Yaşlı adam bu arada sürekli kendini duvara atıp acı hissetmeye çalışıyordu. Sık sık da bilim adamlarına, ona sakinleştirici vermelerini istiyordu ;çünkü ona göre uyursa kafasındaki seslerden kurtulacaktı. Bilim adamları, deneğin isteğini yerine getirdi ve denek 3 gün boyunca rahatça uyudu. Ancak 3 gün sonra denekte ağır gece nöbetleri görüldü. Yaşlı adam, rüyalarında ölü insanlarla konuşup, görüştüğünü belirtti. Bu olaydan bir gün sonra, yaşlı adam bişeyler hissetmek için gözlerini tırnaklayıp çıkarmaya çalıştı. Ondan sonra ise, ölümün sağır edici ve düşmanca bir sesi olduğunu belirtti ve dünyanın sonu hakkında ve cehennemle ilgili şeyler söyledi.

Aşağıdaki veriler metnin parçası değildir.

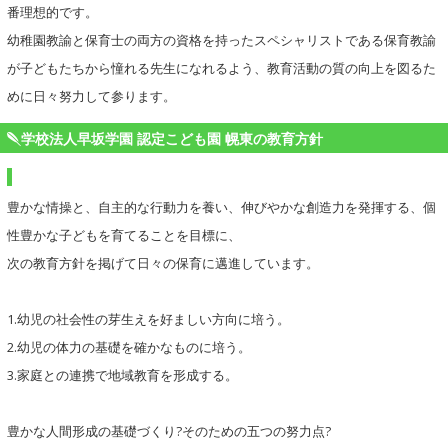
番理想的です。
幼稚園教諭と保育士の両方の資格を持ったスペシャリストである保育教諭
が子どもたちから憧れる先生になれるよう、教育活動の質の向上を図るた
めに日々努力して参ります。
学校法人早坂学園 認定こども園 幌東の教育方針
豊かな情操と、自主的な行動力を養い、伸びやかな創造力を発揮する、個
性豊かな子どもを育てることを目標に、
次の教育方針を掲げて日々の保育に邁進しています。
1.幼児の社会性の芽生えを好ましい方向に培う。
2.幼児の体力の基礎を確かなものに培う。
3.家庭との連携で地域教育を形成する。
豊かな人間形成の基礎づくり?そのための五つの努力点?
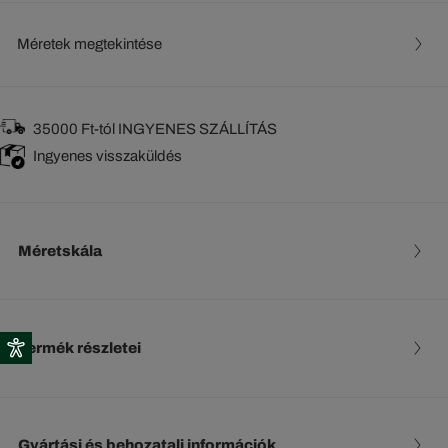
Méretek megtekintése
35000 Ft-tól INGYENES SZÁLLÍTÁS
Ingyenes visszaküldés
Méretskála
Termék részletei
Gyártási és behozatali információk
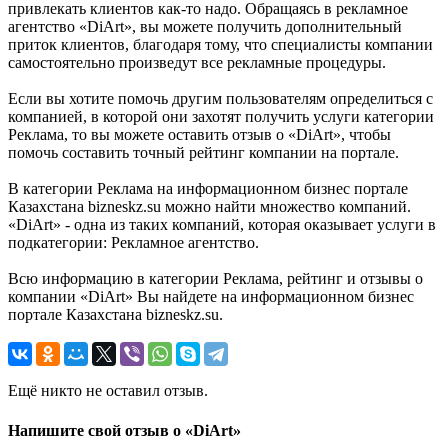
привлекать клиентов как-то надо. Обращаясь в рекламное
агентство «DiArt», вы можете получить дополнительный
приток клиентов, благодаря тому, что специалисты компании
самостоятельно произведут все рекламные процедуры.
Если вы хотите помочь другим пользователям определиться с
компанией, в которой они захотят получить услуги категории
Реклама, то вы можете оставить отзыв о «DiArt», чтобы
помочь составить точный рейтинг компании на портале.
В категории Реклама на информационном бизнес портале
Казахстана bizneskz.su можно найти множество компаний.
«DiArt» - одна из таких компаний, которая оказывает услуги в
подкатегории: Рекламное агентство.
Всю информацию в категории Реклама, рейтинг и отзывы о
компании «DiArt» Вы найдете на информационном бизнес
портале Казахстана bizneskz.su.
Ещё никто не оставил отзыв.
Напишите свой отзыв о «DiArt»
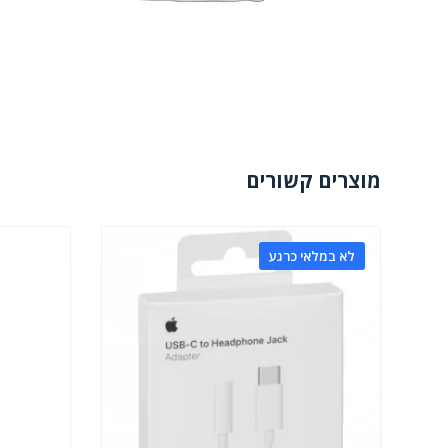
מוצרים קשורים
לא במלאי כרגע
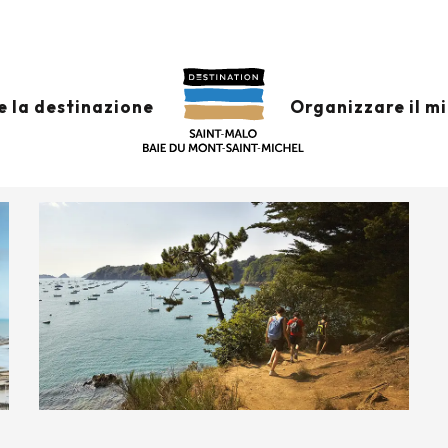
 CANCALE
e la destinazione
Organizzare il m
e
Come arrivare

Bir süre sonra yaşlı adam, tam 5 saat boyunca “Cennet ve bağışlanma yok!” diye sürekli bağırdı. Bilim adamları, yaşlı adamın artık Tanrı’yla konuşmaya çok yakın olduğunu fark ettiler, bu arada yaşlı adam bilim adamlarına kendisini öldürmesi için sürekli yalvarıyordu. Birkaç gün sonra yaşlı adam, bişeyler hissetmek umuduyla vücudundan et parçaları koparmaya çalışıyor ve anlamsızca konuşuyordu. Bunu gören bilim adamları, deneğin kendisine bir zarar vermemesi için onu bir masaya bağladılar. Denek sürekli çırpınıyordu birkaç saat sonra yaşlı adam çırpınmayı bıraktı ve gözlerinden yaşlar boşaldı.
Saatlerce boş gözlerle tavana baktı. Yaşlı adam günlerce ağlayınca, bilim adamları deneğin vücudunun kaybettiği suyu tekrar kazanması için rehidrasyon yaptılar, yani yaşlı adamın gözyaşı olarak kaybettiği suyu vücuda geri kazandırdılar. Rehidrasyondan sonra yaşlı adam kafasını çevirdi ve deneyin başından beri ilk defa bir bilim addıbının gözlerinin içine baktı. Üstelik deneğin gözleri işlevsizdi. Bilim addıbının gözlerinin içine bakan yaşlı adam şunları söyledi ; “Tanrı’yla konuştum, Tanrı bizi terk etmiş! “Ondan sonra yaşlı adam öldü ve ölüm nedeni hiçbir zaman bulunamadı.